● TÂCHES À RÉALISER
**A)** D'après le texte sur le taux américain à 10 ans, depuis quel mois observe-t-on une lente tendance à la hausse de ce taux ?
**B)** Reprenez le texte sur le taux américain à 10 ans à la suite de sa dernière phrase.

● PASSAGE DU TEXTE
──────
Taux américain à 10 ans au-dessus de 1%!
Tout est relatif. Celui qui, il y a un an, alors que le coronavirus n'était encore qu'un lointain fait divers en Chine, aurait prédit que le taux américain à 10 ans s'élèverait aujourd'hui à 1%, se serait certainement vu reprocher de vouloir attirer l'attention avec un point de vue extrême. Entre-temps, le cadre de référence de la société, de l'économie et des marchés a profondément changé. En Europe, les taux négatifs sont depuis longtemps la "nouvelle norme". Aux États-Unis, les taux d'intérêt sont, sauf quelques rares exceptions sur les échéances les plus courtes, restés positifs. La demande en faveur des valeurs refuges en raison des incertitudes, l'engagement de la Fed de laisser "sine die" son taux directeur proche de zéro et les importants achats d'obligations ont maintenu le taux à 10 ans loin de 1% l'année dernière. Une lente tendance à la hausse est cependant observée depuis le mois d'août.. La raison? Le "reflation trade".
L'expression "reflation trade" recouvre de multiples facettes. Le marché s'attend à ce qu'une politique (monétaire et fiscale) ultra souple remette l'économie mondiale sur les rails, ce qui permettrait également à l'inflation de reprendre progressivement la direction des objectifs des banques centrales. L'inflation a généralement plus facile à se redresser aux États-Unis que dans des pays/régions comme le Japon ou l'Europe. Cette logique d'inflation/reflation est encore renforcée par toute une série d'autres facettes qui font partie d'un même scénario. Bourses en hausse/moins d'aversion pour le risque, prix des matières premières plus élevés, dollar plus bas : tous pointent dans la même direction. Le marché anticipe une reprise de l'activité et une hausse des prix.
──────
● DONNÉES À TRAITER

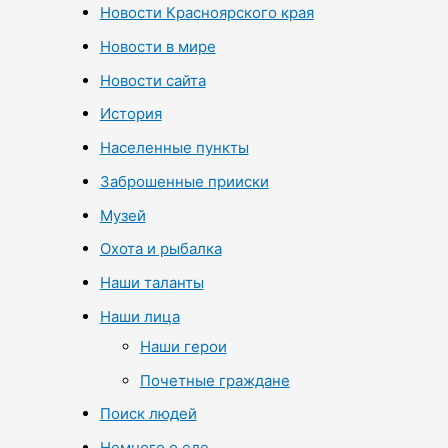
Новости Красноярского края
Новости в мире
Новости сайта
История
Населенные пункты
Заброшенные прииски
Музей
Охота и рыбалка
Наши таланты
Наши лица
Наши герои
Почетные граждане
Поиск людей
Немного о еде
──────
● RÉPONSES PAR TÂCHE
**A)** Depuis le mois d'août.

**B)**
En principe, l'idée de "reflation" va aussi de pair avec une hausse des taux, tant des taux réels que de la composante inflation. Comparé aux cycles économiques antérieurs, l'engagement de la Fed de soutenir durablement la reprise et de ne pas freiner prématurément l'inflation pèse sur le rythme de hausse des taux. Les achats d'obligations freinent également la progression des taux à long terme. La combinaison d'une pression à la baisse sur le taux nominal et d'une hausse des prévisions d'inflation a également débouché sur un taux réel très négatif aux États-Unis (< -1%).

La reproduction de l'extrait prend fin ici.